WHAT THIS EXERCISE ASKS
[1] In the cat signature thread, write out again the part that opens with the words containing "Thanks tabassco, I" and closes with "(Oct 25, 2004)", substituting "cutest" for "sweetest".
[2] Based on the cat signature thread, answer yes or no for each statement below, quoting the exact words that settle it. (a) The person asking for the signature took the picture with a digital camera. (b) That person had tried to make something in a photoshop program without success. (c) Tabassco praised cagnes's talent.

PROVIDED PASSAGE
+===+
# A Signature of my 2 Cats???



## caleb&sophie (Oct 23, 2005)

If anyone has the time or desire to create a signature for me of my 2 cats I would love you forever (or not if that scares you away  ).

Here's my favorite picture of them:











It's a little grainy because I don't have a digital camera, I take the pictures as still images from my camcorder. Thanks a bunch to anyone who tries!!!


----------



## cagnes (Apr 16, 2005)

I decided to give it a try. :wink:


----------



## caleb&sophie (Oct 23, 2005)

I LOVE it! Thank you sooooo much!

It amazes me the amount of talent I see in this forum! I was tinkering around with my photoshop pro program and I couldn't figure anything out!


----------



## Tabassco (Jun 19, 2005)

Daaang cagnes, you never fail to surprise me with your talent


----------



## cagnes (Apr 16, 2005)

Thanks tabassco, I love your work... I think it pretty awesome!



You're very welcome caleb&sophie! That has be one of the sweetest photos that I've ever seen, it's ashame that the quality isn't so good. It is a beautiful pic of 2 gorgeous kitties though! 
:heart


----------



## Lisa 216 (Oct 25, 2004)

Wow, what an adorable photo and beautiful sig!! :heart Good stuff. :wink:


----------
+===+
DATA PROVIDED
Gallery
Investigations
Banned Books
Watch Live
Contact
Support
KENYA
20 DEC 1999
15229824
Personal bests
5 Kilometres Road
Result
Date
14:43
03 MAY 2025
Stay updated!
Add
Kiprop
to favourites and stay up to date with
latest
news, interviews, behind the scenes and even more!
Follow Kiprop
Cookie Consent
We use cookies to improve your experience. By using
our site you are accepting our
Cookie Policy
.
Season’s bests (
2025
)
+===+
ANSWERS PROVIDED
[1]
Thanks tabassco, I love your work... I think it pretty awesome!



You're very welcome caleb&sophie! That has be one of the cutest photos that I've ever seen, it's ashame that the quality isn't so good. It is a beautiful pic of 2 gorgeous kitties though! 
:heart


----------



## Lisa 216 (Oct 25, 2004)

[2]
(a) No: "I don't have a digital camera, I take the pictures as still images from my camcorder."
(b) Yes: "I was tinkering around with my photoshop pro program and I couldn't figure anything out!"
(c) Yes: "Daaang cagnes, you never fail to surprise me with your talent"